== Document passage ==

-=-=-

- Born: 5 June 1941 (age 84) Colony of Jamaica, British Empire
- Other names: Barbara Makeda Blake-Hannah Barbara Blake
- Occupations: Journalist, author, filmmaker, politician
- Known for: One of the first black on-camera reporters on British TV

= Barbara Blake Hannah =

Jamaican author and journalist (born 1941)

Barbara Makeda Blake-Hannah (born 5 June 1941) is a Jamaican author and journalist known for her promotion of Rastafari culture and history. She is also a politician, filmmaker, festival organiser and cultural consultant. She was one of the first black people to be an on-camera reporter and interviewer on British television (Note: Eric Anthony Abrahams worked for the BBC in this role from 1965) when, in 1968, she was employed by Thames Television's evening news programme Today. Hannah was sacked because viewers complained about having a black woman on screen. She later returned to Jamaica and was an independent senator in the Parliament of Jamaica from 1984 to 1987.

-=-=-

Stored data
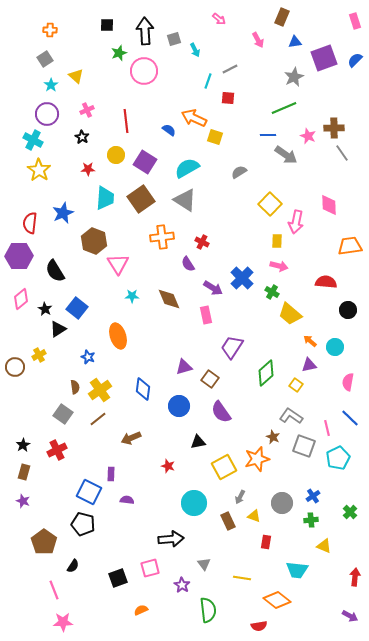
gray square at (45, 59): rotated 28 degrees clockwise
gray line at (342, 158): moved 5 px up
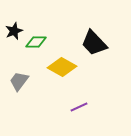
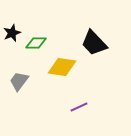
black star: moved 2 px left, 2 px down
green diamond: moved 1 px down
yellow diamond: rotated 20 degrees counterclockwise
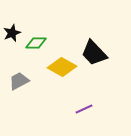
black trapezoid: moved 10 px down
yellow diamond: rotated 20 degrees clockwise
gray trapezoid: rotated 25 degrees clockwise
purple line: moved 5 px right, 2 px down
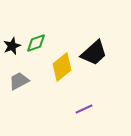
black star: moved 13 px down
green diamond: rotated 20 degrees counterclockwise
black trapezoid: rotated 88 degrees counterclockwise
yellow diamond: rotated 68 degrees counterclockwise
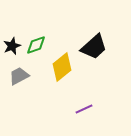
green diamond: moved 2 px down
black trapezoid: moved 6 px up
gray trapezoid: moved 5 px up
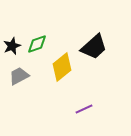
green diamond: moved 1 px right, 1 px up
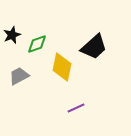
black star: moved 11 px up
yellow diamond: rotated 40 degrees counterclockwise
purple line: moved 8 px left, 1 px up
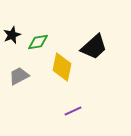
green diamond: moved 1 px right, 2 px up; rotated 10 degrees clockwise
purple line: moved 3 px left, 3 px down
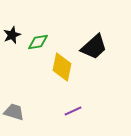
gray trapezoid: moved 5 px left, 36 px down; rotated 45 degrees clockwise
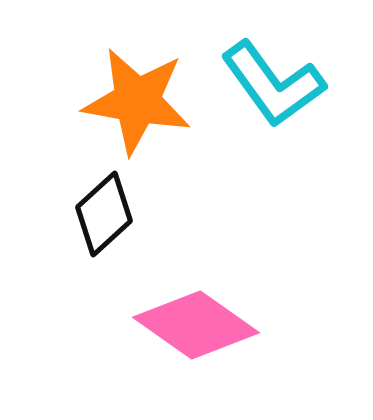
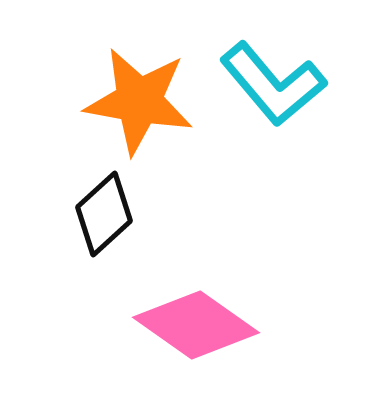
cyan L-shape: rotated 4 degrees counterclockwise
orange star: moved 2 px right
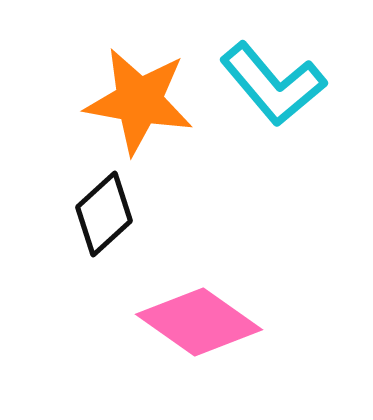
pink diamond: moved 3 px right, 3 px up
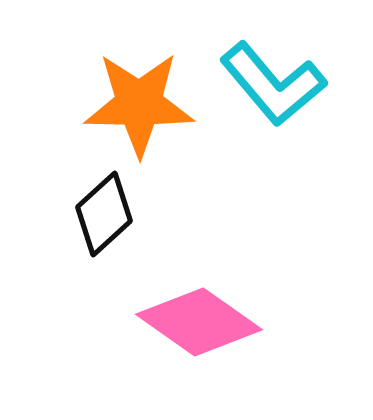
orange star: moved 3 px down; rotated 9 degrees counterclockwise
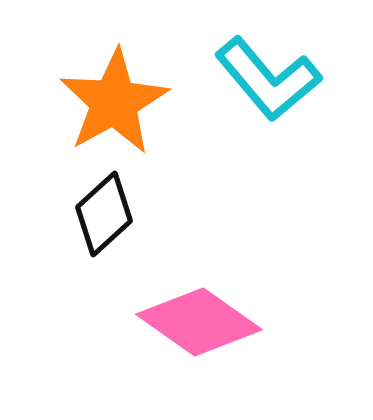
cyan L-shape: moved 5 px left, 5 px up
orange star: moved 25 px left, 2 px up; rotated 30 degrees counterclockwise
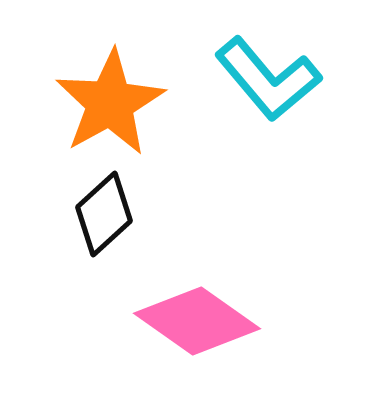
orange star: moved 4 px left, 1 px down
pink diamond: moved 2 px left, 1 px up
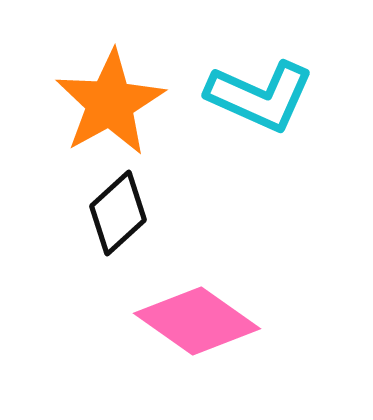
cyan L-shape: moved 8 px left, 17 px down; rotated 26 degrees counterclockwise
black diamond: moved 14 px right, 1 px up
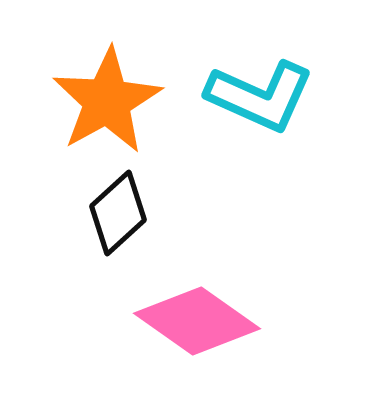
orange star: moved 3 px left, 2 px up
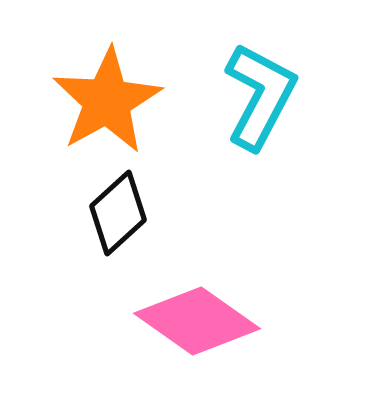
cyan L-shape: rotated 86 degrees counterclockwise
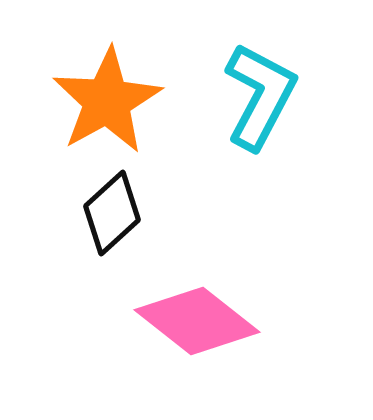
black diamond: moved 6 px left
pink diamond: rotated 3 degrees clockwise
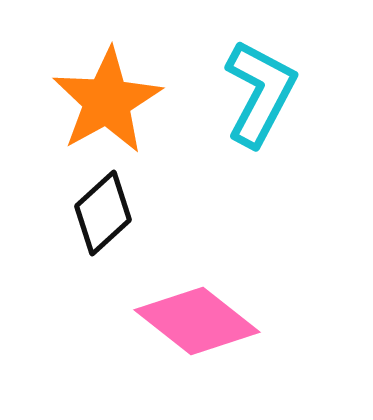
cyan L-shape: moved 3 px up
black diamond: moved 9 px left
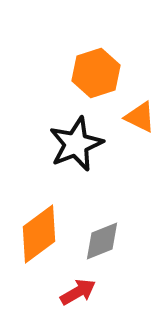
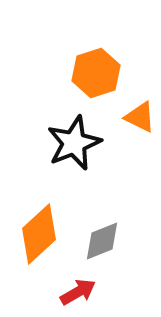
black star: moved 2 px left, 1 px up
orange diamond: rotated 6 degrees counterclockwise
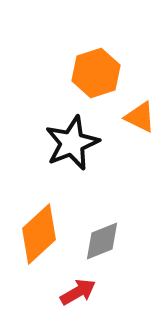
black star: moved 2 px left
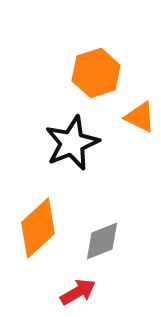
orange diamond: moved 1 px left, 6 px up
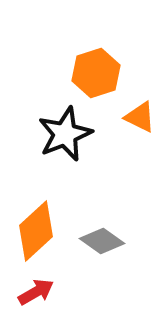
black star: moved 7 px left, 9 px up
orange diamond: moved 2 px left, 3 px down
gray diamond: rotated 57 degrees clockwise
red arrow: moved 42 px left
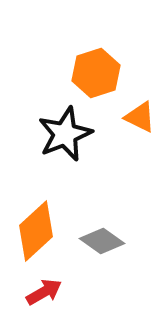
red arrow: moved 8 px right
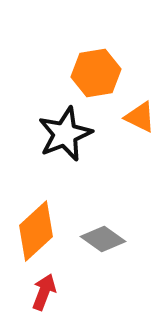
orange hexagon: rotated 9 degrees clockwise
gray diamond: moved 1 px right, 2 px up
red arrow: rotated 39 degrees counterclockwise
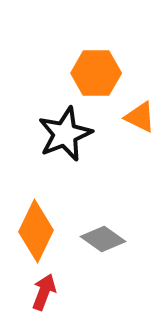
orange hexagon: rotated 9 degrees clockwise
orange diamond: rotated 22 degrees counterclockwise
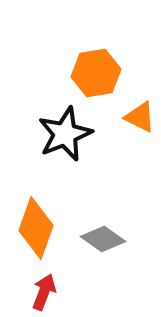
orange hexagon: rotated 9 degrees counterclockwise
orange diamond: moved 3 px up; rotated 6 degrees counterclockwise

-=-=-

== Task brief ==
Write out the entire Barbara Blake Hannah profile word for word, from its first line to its last.

== Task solution ==
- Born: 5 June 1941 (age 84) Colony of Jamaica, British Empire
- Other names: Barbara Makeda Blake-Hannah Barbara Blake
- Occupations: Journalist, author, filmmaker, politician
- Known for: One of the first black on-camera reporters on British TV

= Barbara Blake Hannah =

Jamaican author and journalist (born 1941)

Barbara Makeda Blake-Hannah (born 5 June 1941) is a Jamaican author and journalist known for her promotion of Rastafari culture and history. She is also a politician, filmmaker, festival organiser and cultural consultant. She was one of the first black people to be an on-camera reporter and interviewer on British television (Note: Eric Anthony Abrahams worked for the BBC in this role from 1965) when, in 1968, she was employed by Thames Television's evening news programme Today. Hannah was sacked because viewers complained about having a black woman on screen. She later returned to Jamaica and was an independent senator in the Parliament of Jamaica from 1984 to 1987.